そんな感じで達成したが、少々やりすぎな気がしてならない。
……ま、いいか。
やれと言われたからやりました。
こんな感じで責任は押し付けて逃げることができる。
「……?」
それよりも俺は一体どこに飛ばされているのだろうか。
目に映る景色は流れ、霞み、体に当たる風は切り裂くような強さ。
それほどの速度で飛んでいるような感覚だ。
なによりもこの飛んでいるとしたら、この速度ではどこに落ちようが死ぬよ……。
「嫌だよ」
集中するんだ。
きっとどこかに落ちても大丈夫な場所あるはずだ……あるよね?
飛び降り自殺を防ぐために広げられるエアクッションのようなものとか……俺の常識で考えちゃダメか。
この世界にそんなものがありそうにない。
しかしなぁ、速すぎるな。
日頃からゲームで鍛えているからそれなりに反射神経はいい(と思う)し、ある程度動きの速いものでも見える。

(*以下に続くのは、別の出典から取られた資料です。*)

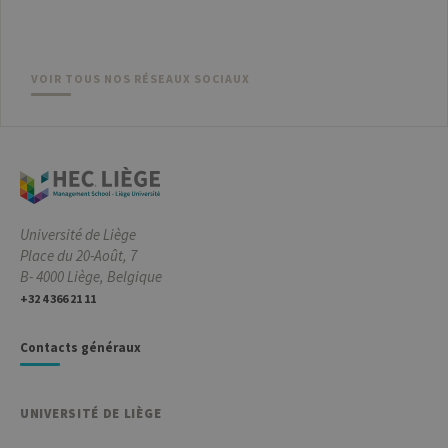
comportement
des visiteurs et
à mesurer les
performances
du site. Il s'agit
VOIR TOUS NOS RÉSEAUX SOCIAUX
d'un cookie de
type modèle,
où le préfixe
_pk_id est
suivi d'une
courte série de
chiffres et de
lettres, qui est
censé être un
code de
référence pour
Université de Liège
le domaine
définissant le
Place du 20-Août, 7
cookie.
B- 4000 Liège, Belgique
_pk_ses
30
Ce nom de
InnoCraft
+32 4 366 21 11
minutes
cookie est
Ltd
associé à la
.uliege.be
plateforme
Contacts généraux
d'analyse Web
open source
Matomo. Il est
utilisé pour
aider les
UNIVERSITÉ DE LIÈGE
propriétaires
de sites Web à
suivre le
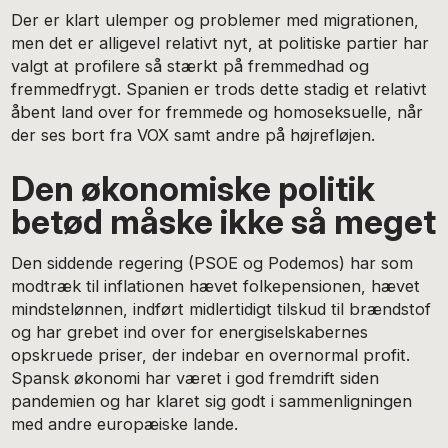
Der er klart ulemper og problemer med migrationen,
men det er alligevel relativt nyt, at politiske partier har
valgt at profilere så stærkt på fremmedhad og
fremmedfrygt. Spanien er trods dette stadig et relativt
åbent land over for fremmede og homoseksuelle, når
der ses bort fra VOX samt andre på højrefløjen.
Den økonomiske politik
betød måske ikke så meget
Den siddende regering (PSOE og Podemos) har som
modtræk til inflationen hævet folkepensionen, hævet
mindstelønnen, indført midlertidigt tilskud til brændstof
og har grebet ind over for energiselskabernes
opskruede priser, der indebar en overnormal profit.
Spansk økonomi har været i god fremdrift siden
pandemien og har klaret sig godt i sammenligningen
med andre europæiske lande.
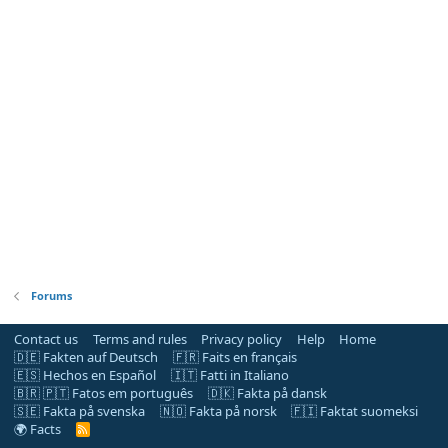
Forums
Contact us
Terms and rules
Privacy policy
Help
Home
🇩🇪 Fakten auf Deutsch
🇫🇷 Faits en français
🇪🇸 Hechos en Español
🇮🇹 Fatti in Italiano
🇧🇷 🇵🇹 Fatos em português
🇩🇰 Fakta på dansk
🇸🇪 Fakta på svenska
🇳🇴 Fakta på norsk
🇫🇮 Faktat suomeksi
🌍 Facts
R
S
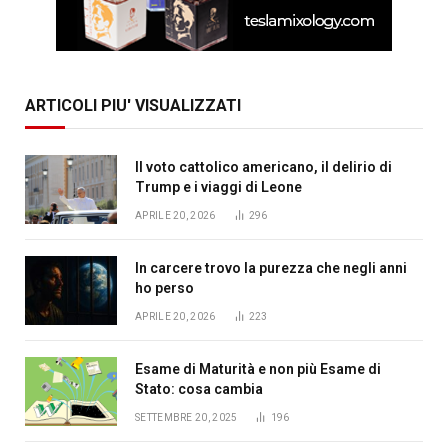
ARTICOLI PIU' VISUALIZZATI
Il voto cattolico americano, il delirio di
Trump e i viaggi di Leone
APRILE 20, 2026
296
In carcere trovo la purezza che negli anni
ho perso
APRILE 20, 2026
223
Esame di Maturità e non più Esame di
Stato: cosa cambia
SETTEMBRE 20, 2025
196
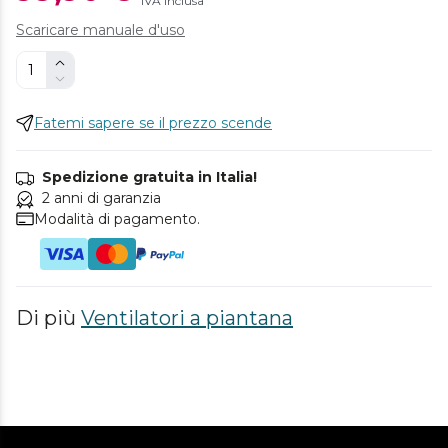
IVA inclusa
Scaricare manuale d'uso
Fatemi sapere se il prezzo scende
Spedizione gratuita in Italia!
2 anni di garanzia
Modalità di pagamento.
Di più
Ventilatori a piantana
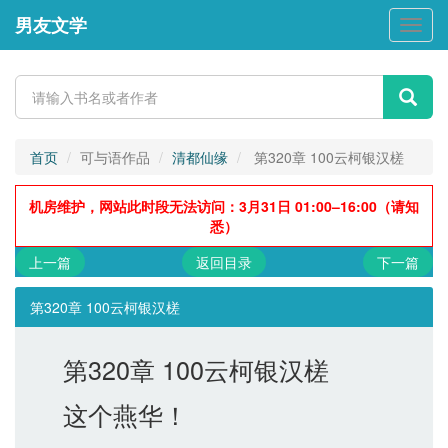
男友文学
男
友
文
学
首页
可与语作品
清都仙缘
第320章 100云柯银汉槎
机房维护，网站此时段无法访问：3月31日 01:00–16:00（请知
悉）
上一篇
返回目录
下一篇
第320章 100云柯银汉槎
第320章 100云柯银汉槎
这个燕华！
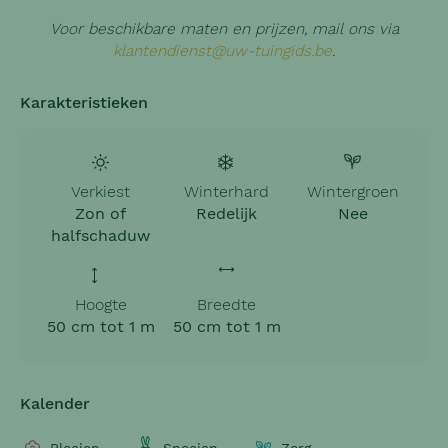
Voor beschikbare maten en prijzen, mail ons via
klantendienst@uw-tuingids.be
.
Karakteristieken
Verkiest
Winterhard
Wintergroen
Zon of
Redelijk
Nee
halfschaduw
Hoogte
Breedte
50 cm tot 1 m
50 cm tot 1 m
Kalender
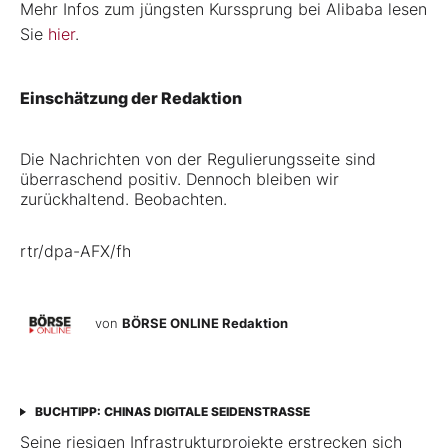
Mehr Infos zum jüngsten Kurssprung bei Alibaba lesen
Sie
hier
.
Einschätzung der Redaktion
Die Nachrichten von der Regulierungsseite sind
überraschend positiv. Dennoch bleiben wir
zurückhaltend. Beobachten.
rtr/dpa-AFX/fh
von
BÖRSE ONLINE Redaktion
BUCHTIPP: CHINAS DIGITALE SEIDENSTRASSE
Seine riesigen Infrastrukturprojekte erstrecken sich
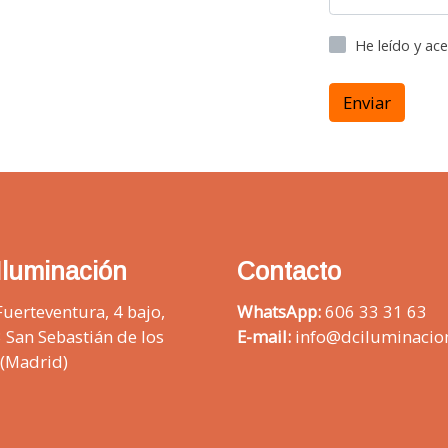
He leído y ac
Enviar
Iluminación
Contacto
Fuerteventura, 4 bajo,
WhatsApp:
606 33 31 63
 San Sebastián de los
E-mail:
info@dciluminacio
 (Madrid)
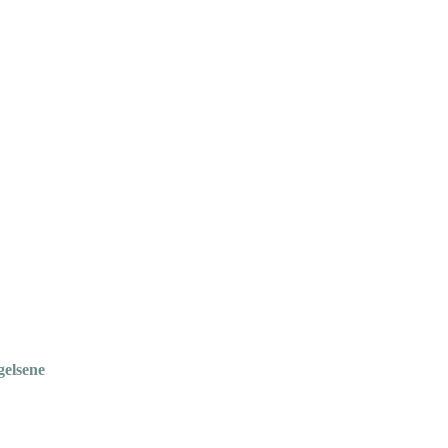
gelsene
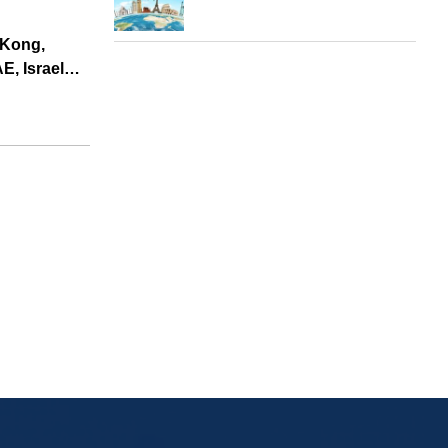
 Kong,
AE, Israel…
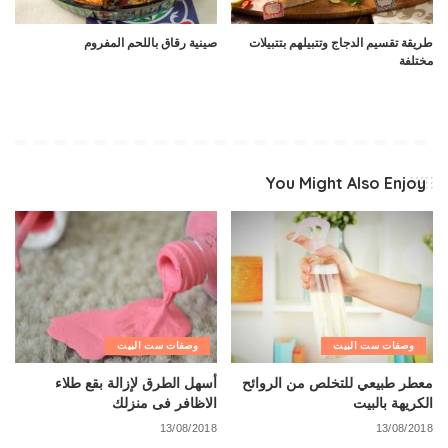
طريقة تقسيم الدجاج وتتبيلهم بتتبيلات
صينية رقاق باللحم المفروم
مختلفة
You Might Also Enjoy
وصفات ست البيت
وصفات ست البيت
معطر طبيعي للتخلص من الروائح
أسهل الطرق لإزالة بقع طلاء
الكريهة بالبيت
الاظافر فى منزلك
13/08/2018
13/08/2018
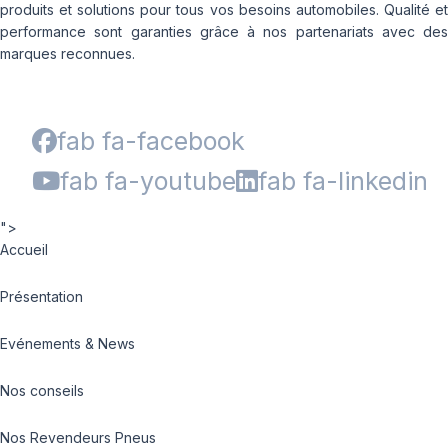
produits et solutions pour tous vos besoins automobiles. Qualité et
performance sont garanties grâce à nos partenariats avec des
marques reconnues.
fab fa-facebook
fab fa-youtube
fab fa-linkedin
">
Accueil
Présentation
Evénements & News
Nos conseils
Nos Revendeurs Pneus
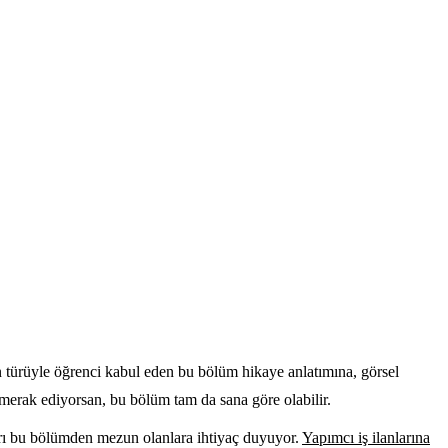
an türüyle öğrenci kabul eden bu bölüm hikaye anlatımına, görsel
erak ediyorsan, bu bölüm tam da sana göre olabilir.
mları bu bölümden mezun olanlara ihtiyaç duyuyor.
Yapımcı iş ilanlarına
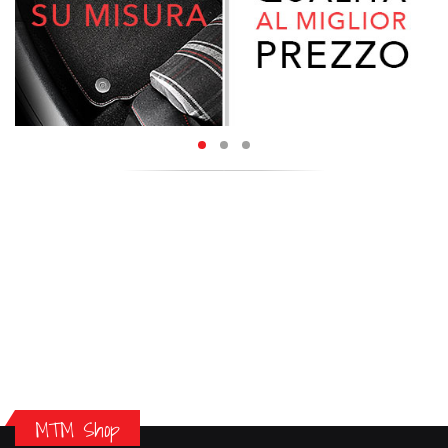
MTM Shop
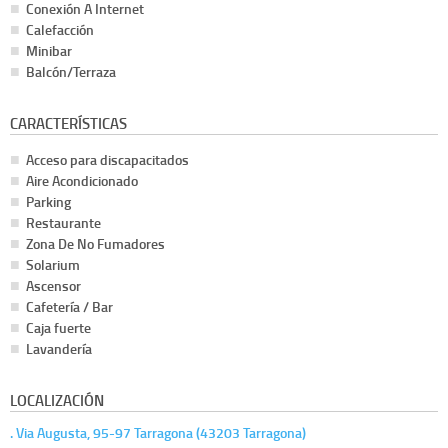
Conexión A Internet
Calefacción
Minibar
Balcón/Terraza
CARACTERÍSTICAS
Acceso para discapacitados
Aire Acondicionado
Parking
Restaurante
Zona De No Fumadores
Solarium
Ascensor
Cafetería / Bar
Caja fuerte
Lavandería
LOCALIZACIÓN
. Via Augusta, 95-97 Tarragona (43203 Tarragona)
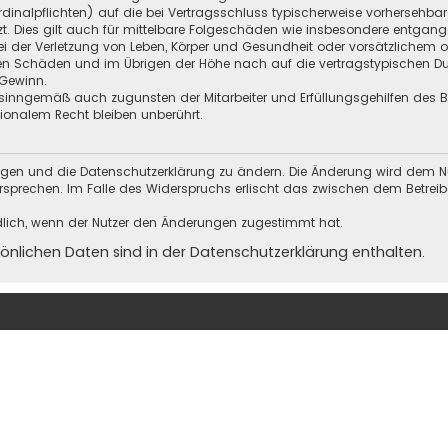
Kardinalpflichten) auf die bei Vertragsschluss typischerweise vorherseh
t. Dies gilt auch für mittelbare Folgeschäden wie insbesondere entgan
i der Verletzung von Leben, Körper und Gesundheit oder vorsätzlichem o
en Schäden und im Übrigen der Höhe nach auf die vertragstypischen Dur
Gewinn.
sinngemäß auch zugunsten der Mitarbeiter und Erfüllungsgehilfen des Be
onalem Recht bleiben unberührt.
ungen und die Datenschutzerklärung zu ändern. Die Änderung wird dem Nutz
ersprechen. Im Falle des Widerspruchs erlischt das zwischen dem Betrei
dlich, wenn der Nutzer den Änderungen zugestimmt hat.
nlichen Daten sind in der Datenschutzerklärung enthalten.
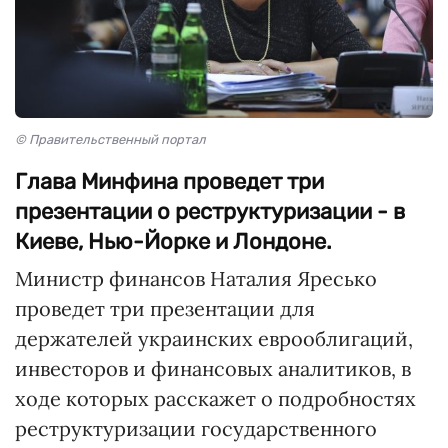
© Правительственный портал
Глава Минфина проведет три
презентации о реструктуризации - в
Киеве, Нью-Йорке и Лондоне.
Министр финансов Наталия Яресько
проведет три презентации для
держателей украинских еврооблигаций,
инвесторов и финансовых аналитиков, в
ходе которых расскажет о подробностях
реструктуризации государственного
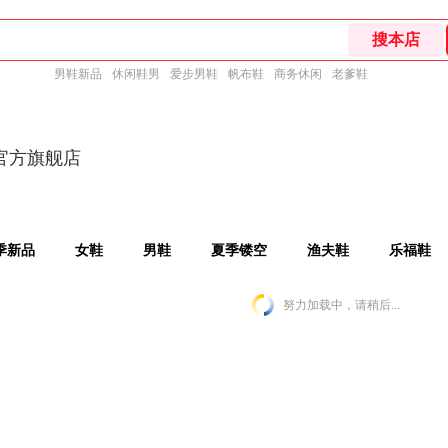
男鞋新品
休闲鞋男
爱步男鞋
帆布鞋
商务休闲
老爹鞋
官方旗舰店
春季新品
女鞋
男鞋
夏季镂空
渔夫鞋
乐福鞋
努力加载中，请稍后...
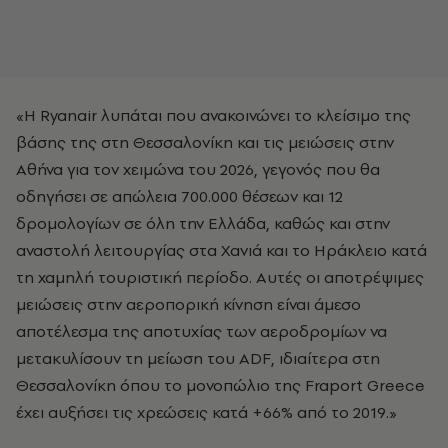
«Η Ryanair λυπάται που ανακοινώνει το κλείσιμο της
βάσης της στη Θεσσαλονίκη και τις μειώσεις στην
Αθήνα για τον χειμώνα του 2026, γεγονός που θα
οδηγήσει σε απώλεια 700.000 θέσεων και 12
δρομολογίων σε όλη την Ελλάδα, καθώς και στην
αναστολή λειτουργίας στα Χανιά και το Ηράκλειο κατά
τη χαμηλή τουριστική περίοδο. Αυτές οι αποτρέψιμες
μειώσεις στην αεροπορική κίνηση είναι άμεσο
αποτέλεσμα της αποτυχίας των αεροδρομίων να
μετακυλίσουν τη μείωση του ADF, ιδιαίτερα στη
Θεσσαλονίκη όπου το μονοπώλιο της Fraport Greece
έχει αυξήσει τις χρεώσεις κατά +66% από το 2019.»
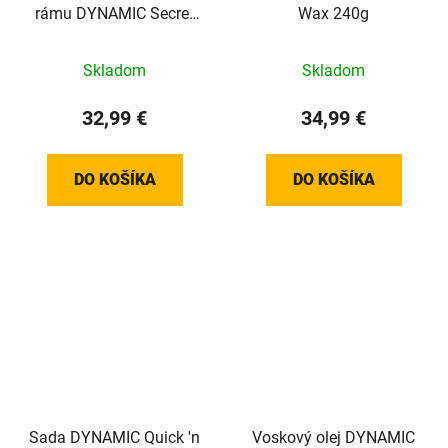
rámu DYNAMIC Secret
Wax 240g
Surface - 100ml
Skladom
Skladom
32,99 €
34,99 €
DO KOŠÍKA
DO KOŠÍKA
Sada DYNAMIC Quick 'n
Voskový olej DYNAMIC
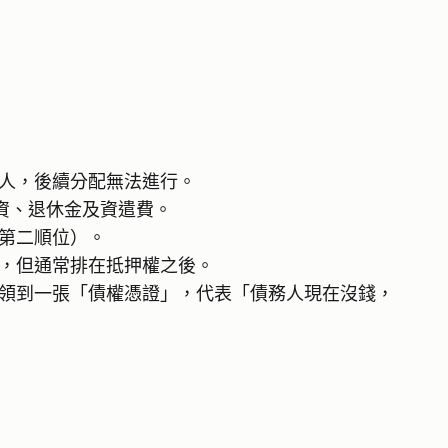
人，後續分配無法進行。
資、退休金及資遣費。
第二順位）。
，但通常排在抵押權之後。
領到一張「債權憑證」，代表「債務人現在沒錢，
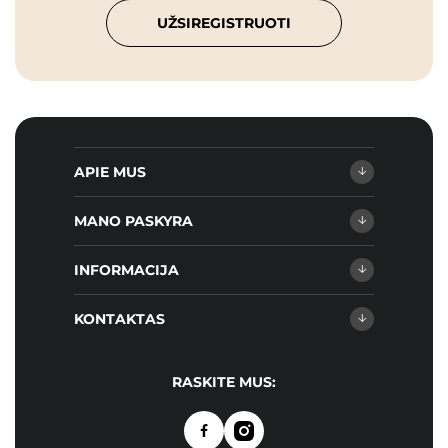
UŽSIREGISTRUOTI
APIE MUS
MANO PASKYRA
INFORMACIJA
KONTAKTAS
RASKITE MUS:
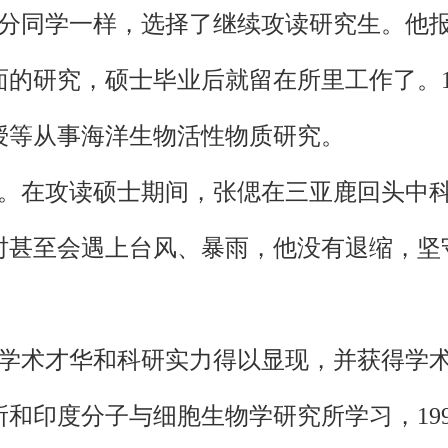
大部分同学一样，选择了继续攻读研究生。他
的研究，硕士毕业后就留在所里工作了。19
授等从事海洋生物活性物质研究。
。在攻读硕士期间，张偲在三亚鹿回头中
时甚至会遇上台风、暴雨，他没有退缩，坚
学术才华和科研实力得以显现，并获得学术界
和印度分子与细胞生物学研究所学习，19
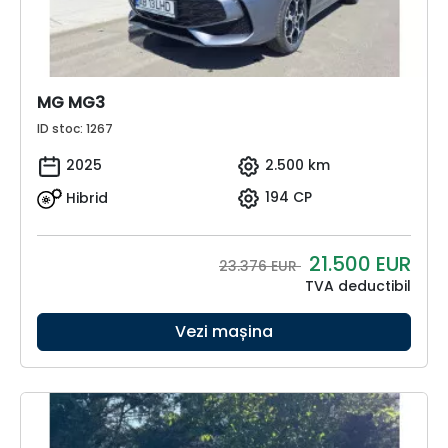
MG MG3
ID stoc: 1267
2025
2.500 km
Hibrid
194 CP
21.500
EUR
23.376 EUR
TVA deductibil
Vezi mașina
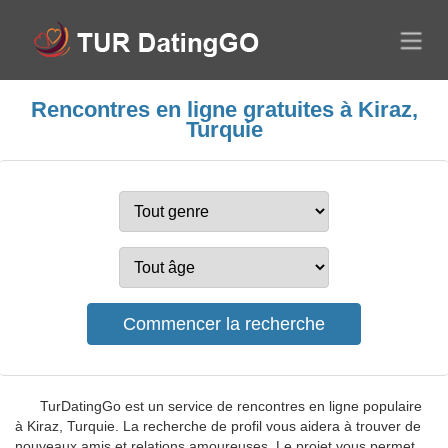
Rencontres en ligne gratuites à Kiraz,
Turquie
TurDatingGo est un service de rencontres en ligne populaire
à Kiraz, Turquie. La recherche de profil vous aidera à trouver de
nouveaux amis et relations amoureuses. Le projet vous permet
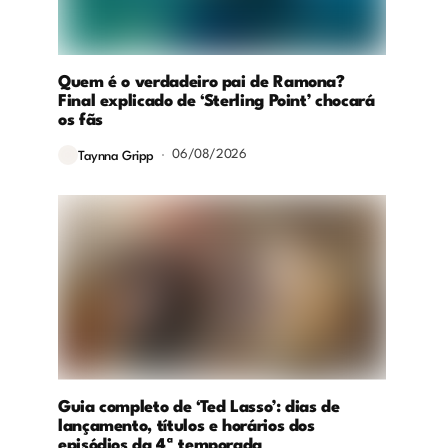
Quem é o verdadeiro pai de Ramona?
Final explicado de ‘Sterling Point’ chocará
os fãs
06/08/2026
Taynna Gripp
Guia completo de ‘Ted Lasso’: dias de
lançamento, títulos e horários dos
episódios da 4ª temporada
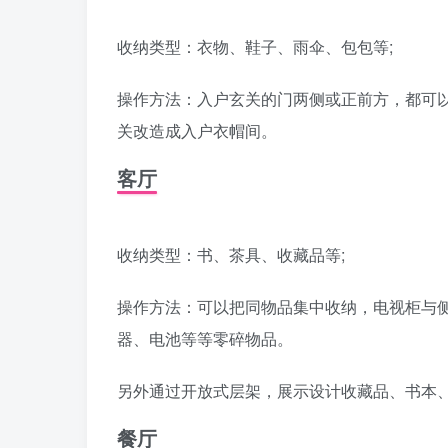
收纳类型：衣物、鞋子、雨伞、包包等;
操作方法：入户玄关的门两侧或正前方，都可以
关改造成入户衣帽间。
客厅
收纳类型：书、茶具、收藏品等;
操作方法：可以把同物品集中收纳，电视柜与
器、电池等等零碎物品。
另外通过开放式层架，展示设计收藏品、书本、
餐厅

考えろ、考えるんだ、どこかに落ちても(突っ込んでも)安全な場所があるはずだ。
山脈に当たれば、瞬間ミンチ。
平地に当たれば、瞬間ミンチ。
森林に当たれば、瞬間ミンチ。
ならば海は?
これもダメだ、この速度なら水面でもコンクリートにぶち当たるのと同じだ。
それに万が一綺麗に落ちたとしても溺死してしまう自信がある。
可能性があるではない、してしまう自信がある。
俺……泳げるけど泳ぎは苦手です。
「どうするよ?」
ぐるっと周囲を見渡すと、進む先に戦火が見えてきた。
高くまで立ち上る黒い煙と地上で瞬く砲火。
そんな中に不自然な光があった。
規則性がある。
……あれ、モールス信号?
-・-・ --- -- ・
--- ・・・- ・ ・-・
・・・・ ・ ・-・ ・
なぜだろうか、知っている。
学んだ覚えはないのに自然と頭の中で分かる形に翻訳されていく。
C O M E
O V E R
H E R E
こっちに来い、か。
どうやって方向を変えればいいんだ?
このまま飛んでいくと斜め上を通り過ぎて戦火の中にダイブすることになるのだが。
……これだけ速度があるんだ、後は翼があれば滑空できるじゃないか。
そうと決まれば確保するべきは翼。
今使える魔法の中で翼にできそうなものと言えば水しかない。
すぐに水魔法をイメージ、形は腕から延びる膜のように、魚の背びれのように。
戦闘機の動きをイメージしてピッチとヨーで動けることを確かめる。
動きはできた、後はあの光に向かって飛ぶだけ。
一つ思う、どうやって俺を受け止めるつもりだろうか?
だんだんと光の正体が見えてきた。
手の平に炎を出したり消したりしているキニアスだ。
そしてその手前側、キニアスに指図している白髪の後ろ姿はレイズだろう。
「ってぶつかる!?」
呑気に思っている場合じゃない。
こっちに気づいていないレイズ、もう方向を変えるには間に合わない俺。
しかもこの速度。
ぶつかればただじゃすまないことは確実だ。
目を閉じる一瞬前、レイズがはっと振り返って、そしてとても柔らかい何かに思い切りぶつかった。
単語登録やユーザー辞書、学習情報その他もろもろ消えてしまったので誤変換多発中……。